Frank Monk

Personal information
- Full name: Frank Vivian Monk
- Date of birth: July qtr 1886
- Place of birth: Salisbury, England
- Date of death: 15 November 1962 (aged 76)
- Height: 5 ft 10 in (1.78 m)
- Position(s): Centre-half

Senior career*
- Years: Team / Apps / (Gls)
- Salisbury City
- 1910–1911: Southampton / 19 / (0)
- 1911: Glossop / 2 / (0)
- 1911: Fulham / 0 / (0)
- 1911–1912: Southampton / 1 / (0)
- 1912: Fulham / 0 / (0)
- 1912: Salisbury City

International career
- 1911: England (amateur) / 4

= Frank Monk =

English footballer (1886-1962)

Frank Vivian Monk (1886 – 15 November 1962) was an English amateur footballer who had a brief career with several professional clubs around 1910.

==Early career==
Monk was born in Salisbury, Wiltshire and was educated at Queens Road School, Wimbledon and St Marks College, Chelsea where he trained to be a teacher.

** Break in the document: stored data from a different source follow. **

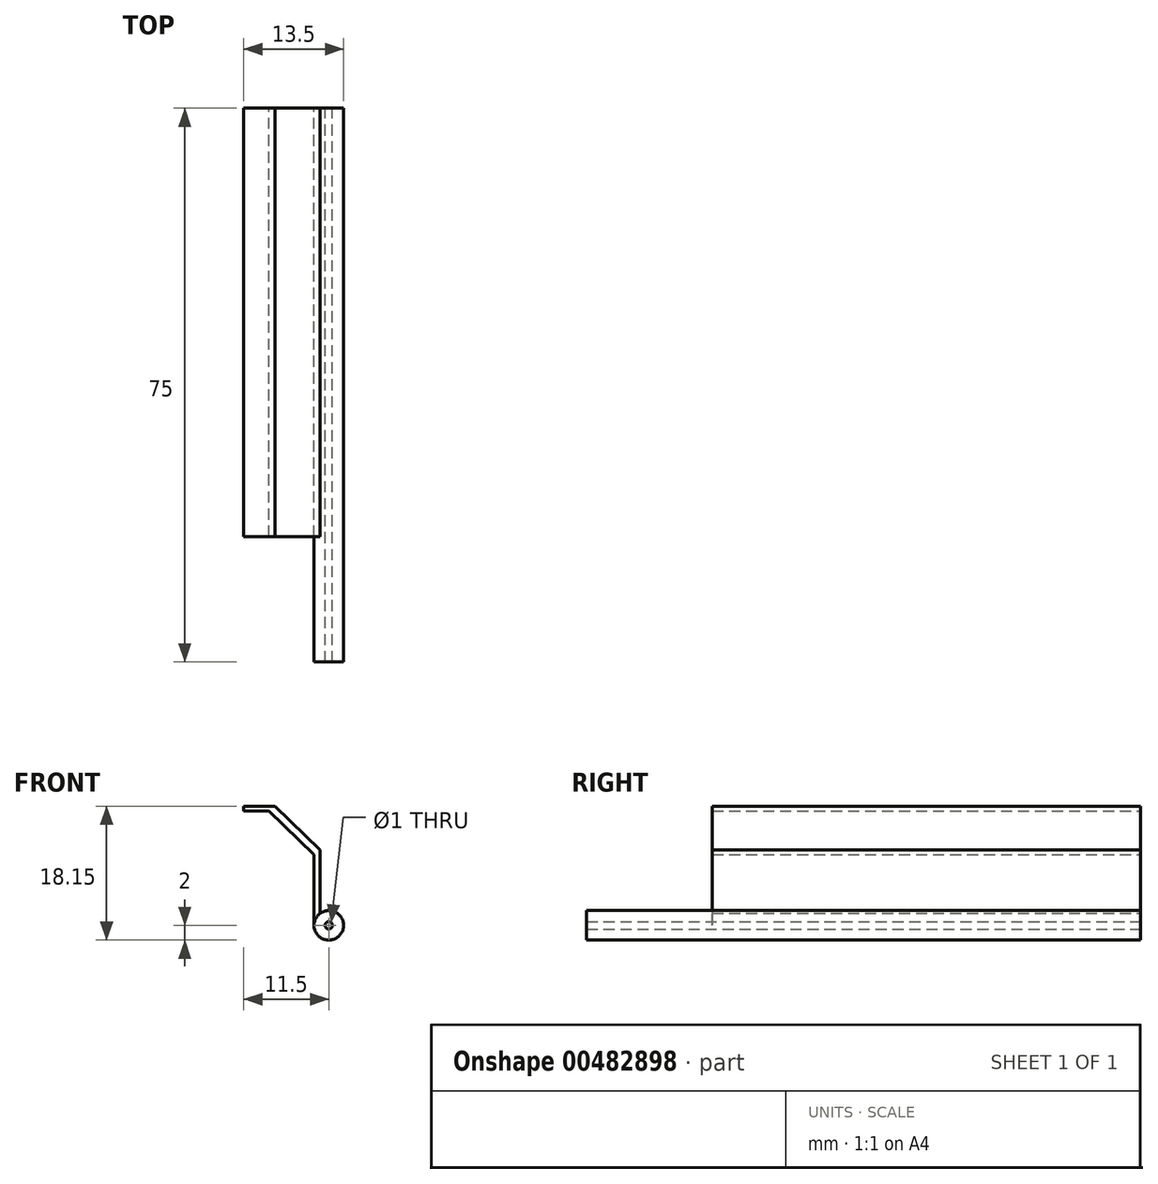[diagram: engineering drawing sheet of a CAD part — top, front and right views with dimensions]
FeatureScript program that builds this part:
annotation { "Feature Type Name" : "Feature", "Feature Type Description" : "" }
export const myFeature = defineFeature(function(context is Context, id is Id, definition is map)
    precondition{}
    {
        {
            var Q0;
            Q0=qCreatedBy(makeId("Front.planeOp"),FACE);
            var sketch = newSketch(context, id + "F0", { "sketchPlane" : qUnion([Q0])});
            skLineSegment(sketch, "E0", {"start": v(0, 0) * mm, "end": v(0, 9.6) * mm});
            skLineSegment(sketch, "E1", {"start": v(0, 9.6) * mm, "end": v(-6.12, 15.5) * mm});
            skLineSegment(sketch, "E2", {"start": v(-6.12, 15.5) * mm, "end": v(-9.5, 15.5) * mm});
            skLineSegment(sketch, "E3", {"start": v(-9.5, 15.5) * mm, "end": v(-9.5, 16.15) * mm});
            skLineSegment(sketch, "E4", {"start": v(-9.5, 16.15) * mm, "end": v(-5.28, 16.15) * mm});
            skLineSegment(sketch, "E5", {"start": v(-5.28, 16.15) * mm, "end": v(0.82, 10.21) * mm});
            skLineSegment(sketch, "E6", {"start": v(0.82, 10.21) * mm, "end": v(0.82, 1.62) * mm});
            skCircle(sketch, "E7", {"center": v(2, 0) * mm, "radius": 2 * mm});
            skPoint(sketch, "E8.orphan", {"position": v(0.82, 0) * mm});
            skCircle(sketch, "E9", {"center": v(2, 0) * mm, "radius": 0.5 * mm});
            skSolve(sketch);
        }
        {
            var Q0;
            Q0=makeQuery(id+"F0.imprint","IMPRINT",FACE,{"disambiguationData":[TD([[makeQuery(id+"F0.imprint","IMPRINT",EDGE,{"derivedFrom":sQuery(id+"F0.wireOp",EDGE,"E9")}),-1.0]])]});
            extrude(context, id + "F1", {"entities" : qUnion([Q0]), "depth" : 75 * mm});
        }
        {
            var Q0;
            Q0 = qSketchRegion(id + "F0", true);
            extrude(context, id + "F2", {"entities" : qUnion([Q0]), "operationType" : NewBodyOperationType.ADD, "depth" : 58 * mm});
        }
    });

He was an outstanding all-round amateur sportsman who gained honours at swimming, cricket and athletics (turning out for St Martins Harriers) and was the 1909 Salisbury marathon champion.

==Football career==
He joined Southampton of the Southern League on amateur terms in the summer of 1910. His teaching commitments prevented him from playing regularly for the "Saints" and he made his debut after seven games of the 1910–11 season, when he took the place of Sam Jepp at centre-half against Crystal Palace on 22 October 1910. When he played, "he used his athleticism to good effect" and was a sure tackler. He managed 19 league appearances, with either Jepp or Billy Beaumont taking his place when he was unavailable. On 11 February 1911, he played as an emergency centre-forward at Swindon Town.

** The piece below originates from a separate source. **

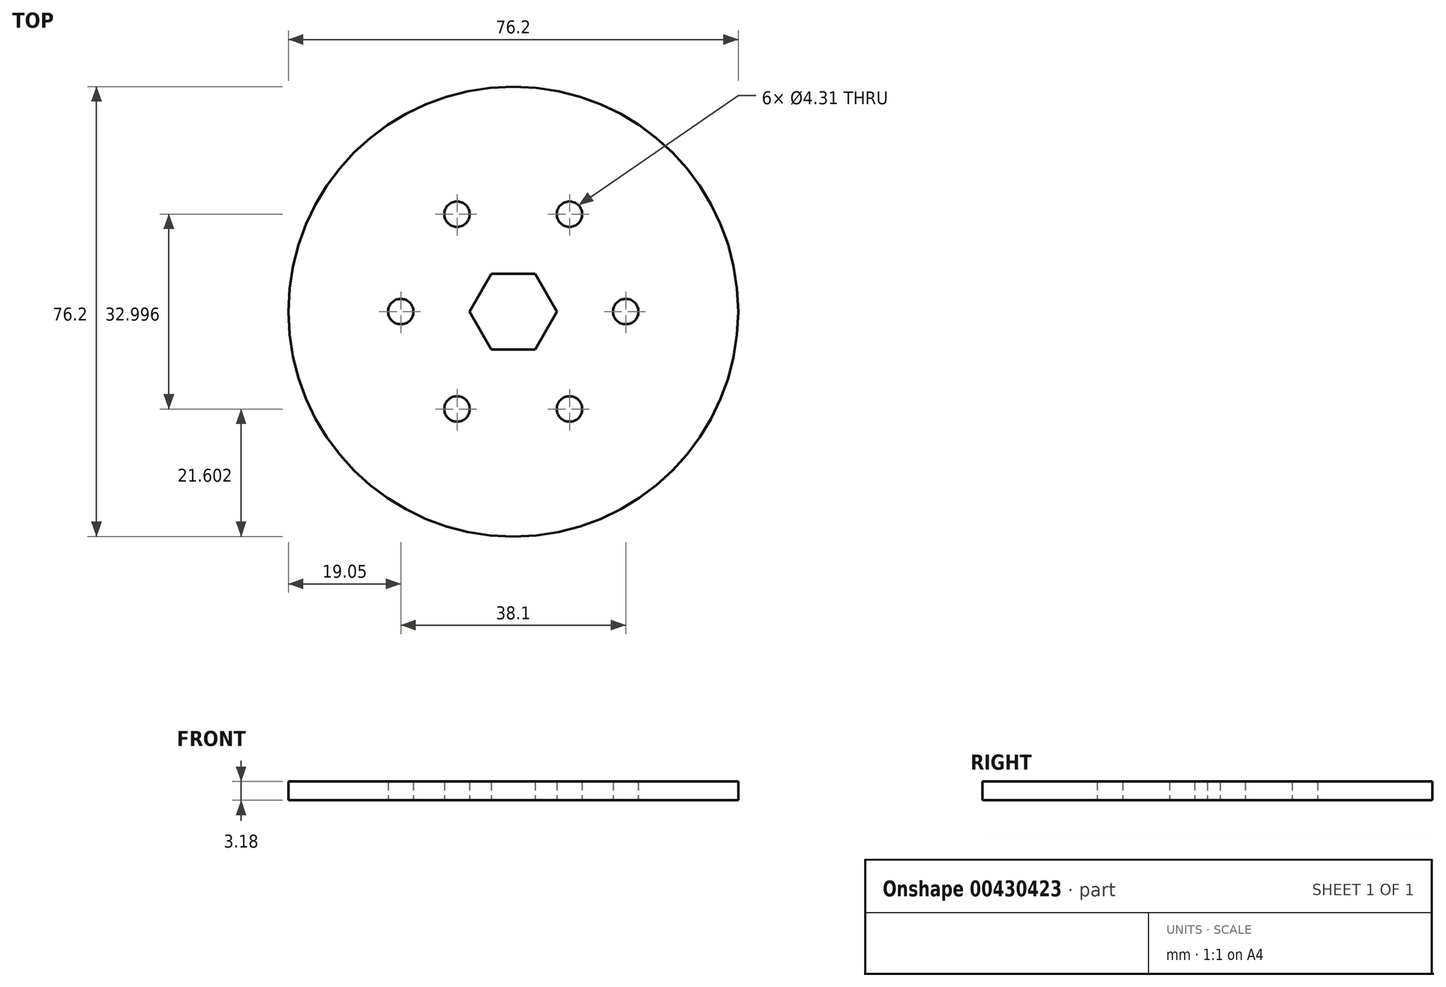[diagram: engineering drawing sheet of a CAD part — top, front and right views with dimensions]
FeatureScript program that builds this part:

His form attracted the attention of the England amateur selectors and, after a successful trial in January 1911, he won four amateur international caps.

In September 1911, Monk made two appearances for Glossop in the Football League Second Division, followed by brief spells with Fulham and one match back at The Dell (a 2–1 defeat against West Ham United on 6 January 1912).

==Later career==
In the summer of 1912, his teaching career took him away from Southampton, which brought his brief excursion into professional football to an end.